Am Surg. 2023 Apr;89(4):676-684. doi: 10.1177/00031348211038563. Epub 2021 Aug 12.
Chemotherapy is the standard of treatment for metastatic gallbladder carcinoma (GBC). It is unclear whether chemotherapy plus surgery improves the survival outcomes of patients with isolated liver metastases from GBC. We aimed to investigate the survival benefits of chemotherapy plus surgery in GBC with isolated liver metastases compared to those of chemotherapy alone.

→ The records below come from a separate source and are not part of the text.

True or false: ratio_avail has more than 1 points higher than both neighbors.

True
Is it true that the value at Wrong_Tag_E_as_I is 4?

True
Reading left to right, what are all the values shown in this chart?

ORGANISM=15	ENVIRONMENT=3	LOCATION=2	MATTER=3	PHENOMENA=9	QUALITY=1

We identified 406 patients with isolated liver metastases from GBC who underwent chemotherapy alone or chemotherapy plus surgery between 2010 and 2015 from Surveillance, Epidemiology, and End Results. Patients were divided into 3 subgroups: group I, chemotherapy alone (n = 263); group II, chemotherapy combined with cholecystectomy (n = 116); and group III, chemotherapy combined with cholecystectomy plus hepatectomy (n = 27). The cancer-specific survival and overall survival were evaluated.
Compared with group I, group II revealed a longer survival time (P < .001). In addition, the survival time of the group III was also prolonged (P < .001). Multivariate cox analysis showed that treatment strategy was an independent prognostic factor.

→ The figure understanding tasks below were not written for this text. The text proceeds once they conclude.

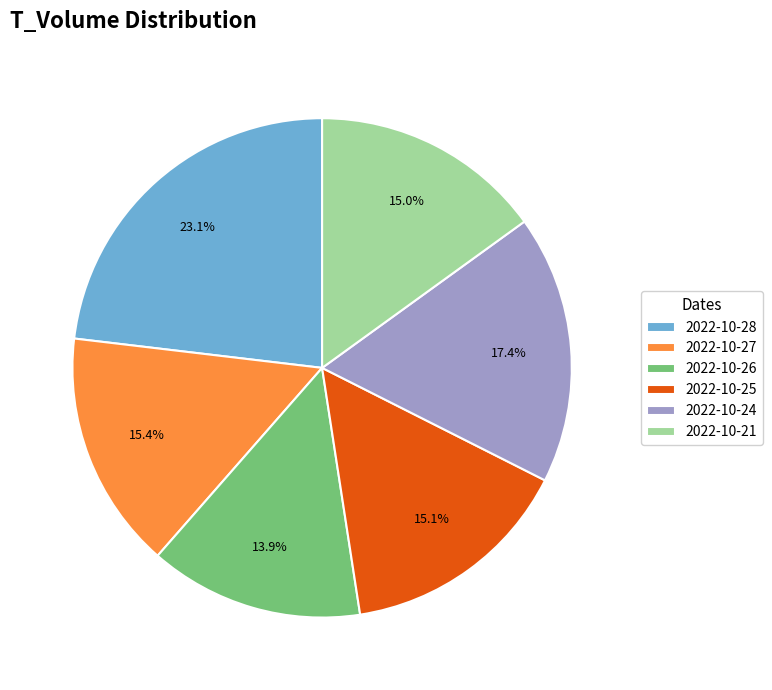

How many segments does this pie chart have?

6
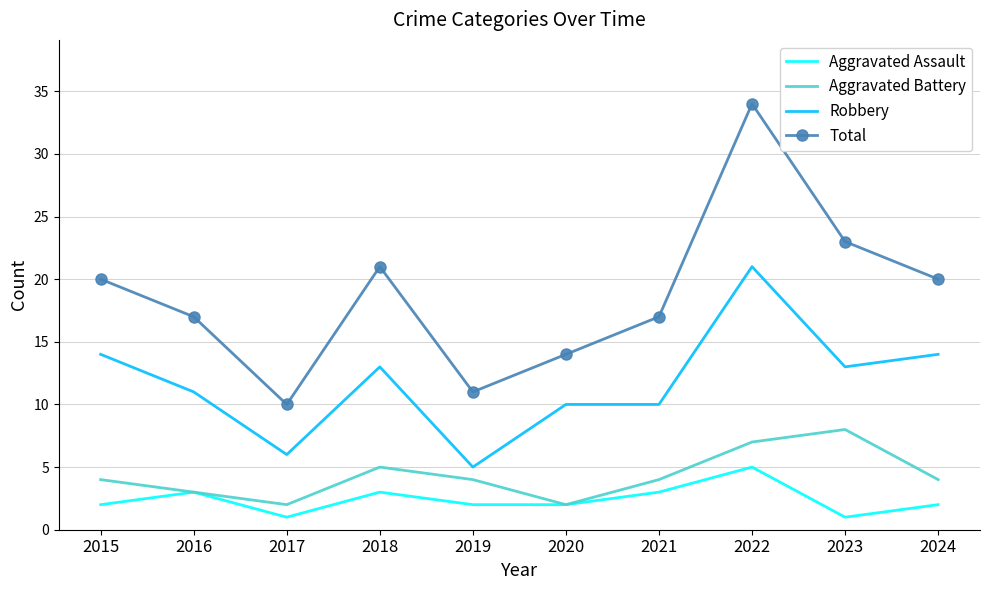

The Robbery series shows 11 at 2016. True or false?

True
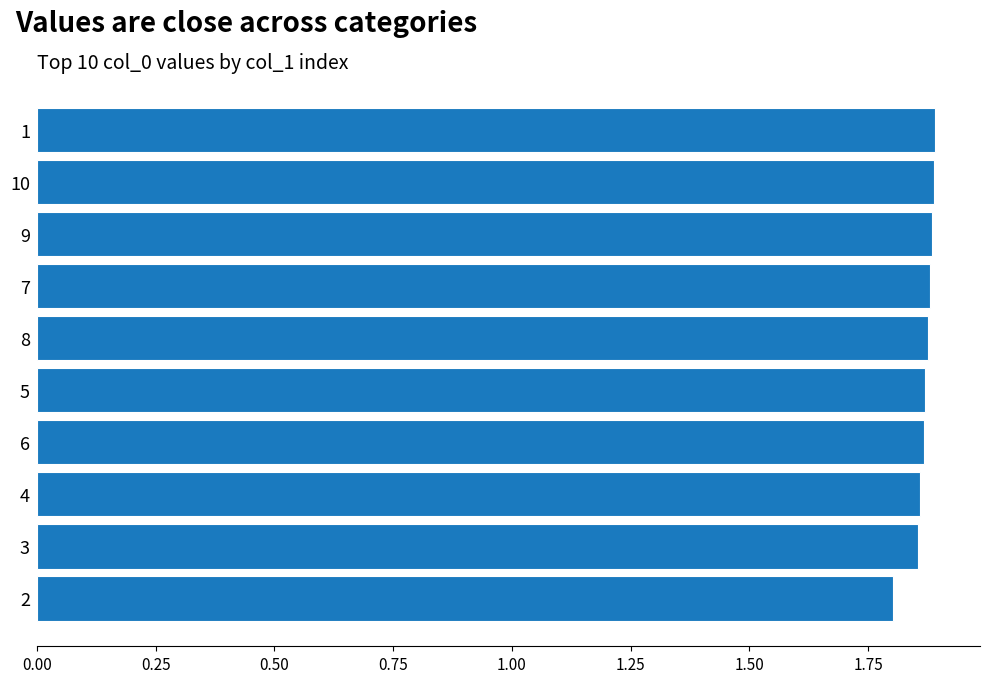

What is the minimum value shown in the chart?

1.8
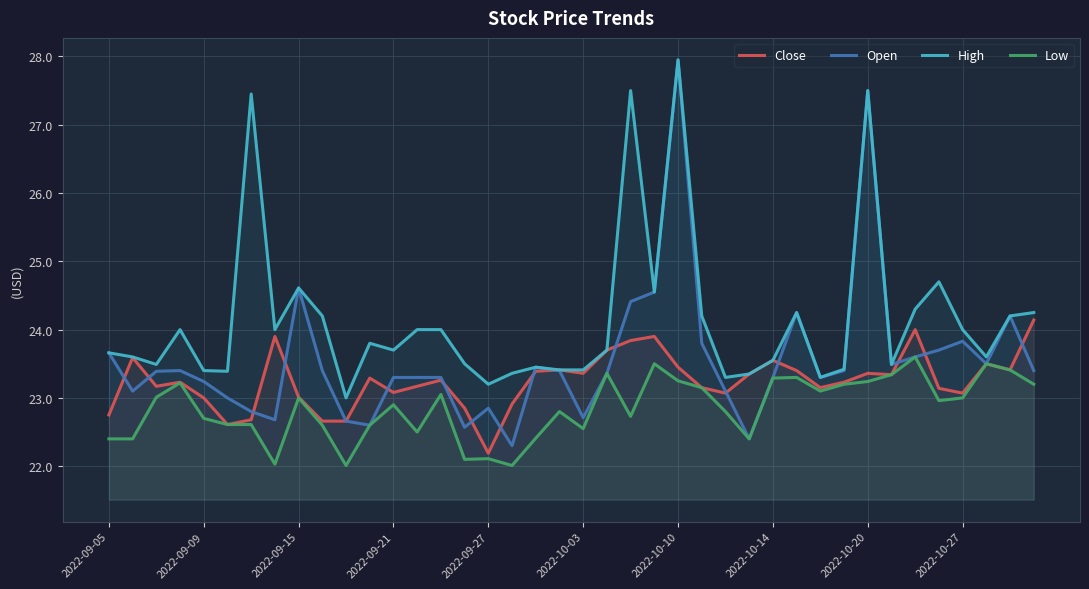

What is the spread (max minus min) of values at 21?

0.3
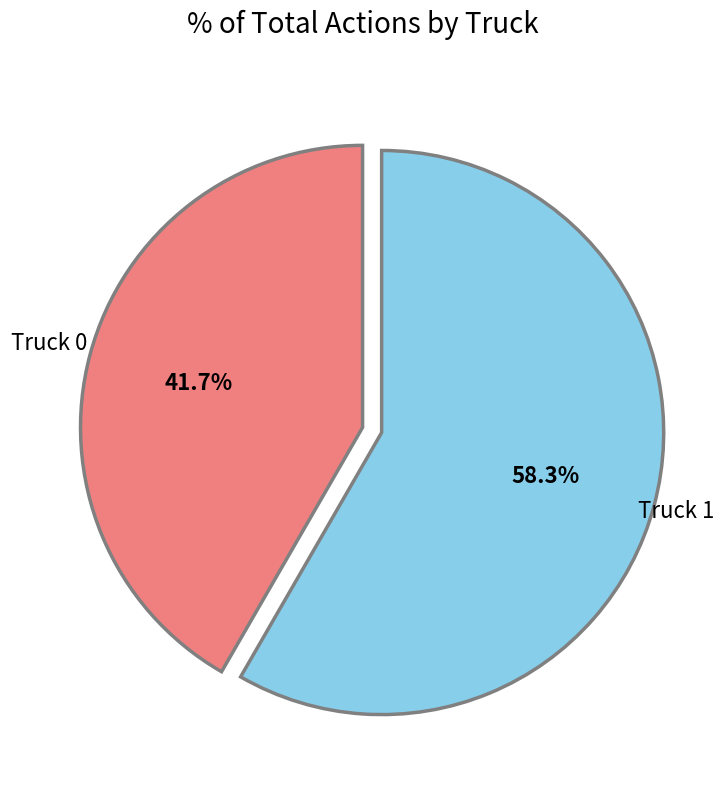

Rank the categories by value from highest to lowest.

Truck 1, Truck 0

Chemotherapy combined with resection of the primary tumor plus or not plus resection of the metastatic lesions may be beneficial in GBC with isolated liver metastases.

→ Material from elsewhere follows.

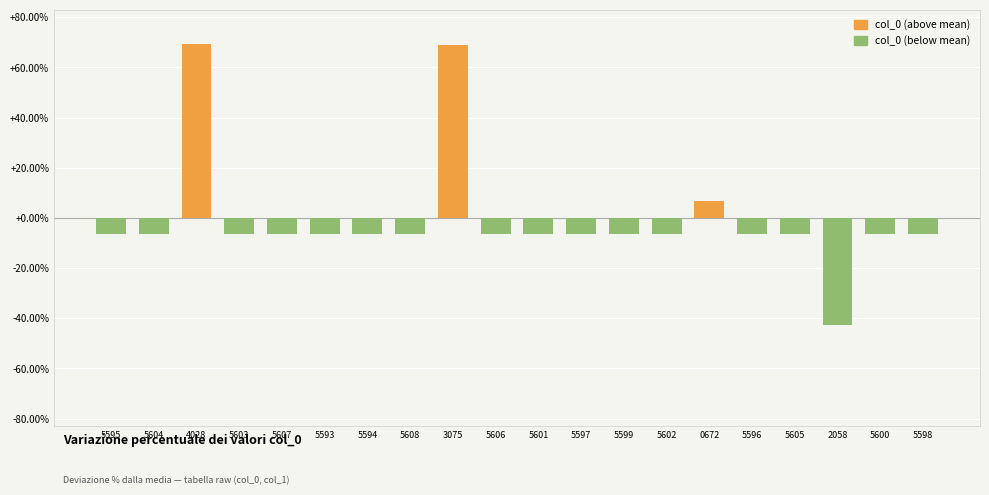

The chart shows a value of -29.6 at 2058. True or false?

False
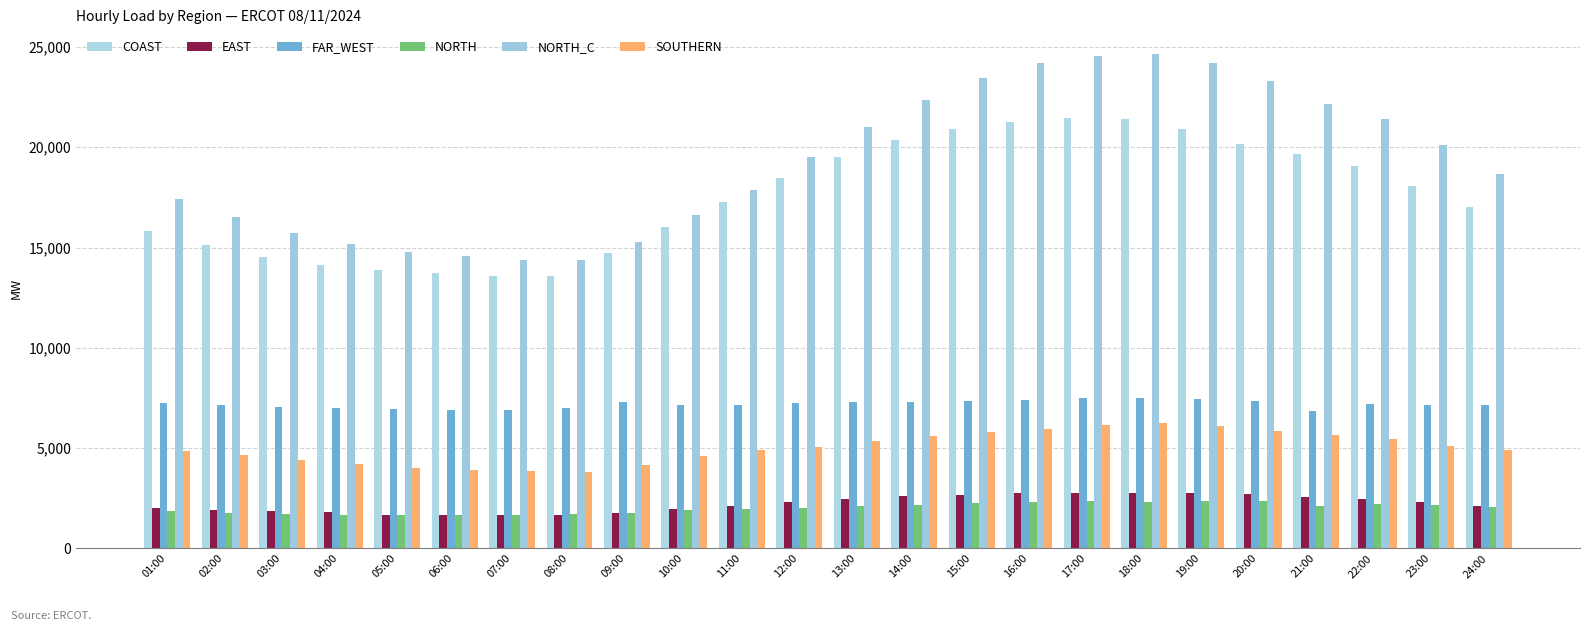

What is the sum of all FAR_WEST values?

172599.8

化疗是转移性胆囊癌(GBC)的标准治疗方法。目前尚不清楚化疗加手术是否能改善 GBC 孤立性肝转移患者的生存结局。我们旨在研究与单纯化疗相比,GBC 伴孤立性肝转移患者化疗加手术的生存获益。
我们从 2010 年至 2015 年的监测、流行病学和最终结果中确定了 406 例接受单纯化疗或化疗加手术治疗的 GBC 孤立性肝转移患者。患者被分为 3 个亚组:I 组,单纯化疗(n = 263);II 组,化疗联合胆囊切除术(n = 116);III 组,化疗联合胆囊切除术加肝切除术(n = 27)。评估了癌症特异性生存率和总生存率。
与 I 组相比,II 组的生存时间更长(P <.001)。此外,III 组的生存时间也延长了(P <.001)。多因素 cox 分析显示,治疗策略是一个独立的预后因素。
对于 GBC 孤立性肝转移患者,化疗联合切除原发病灶加或不加转移病灶的切除术可能有益。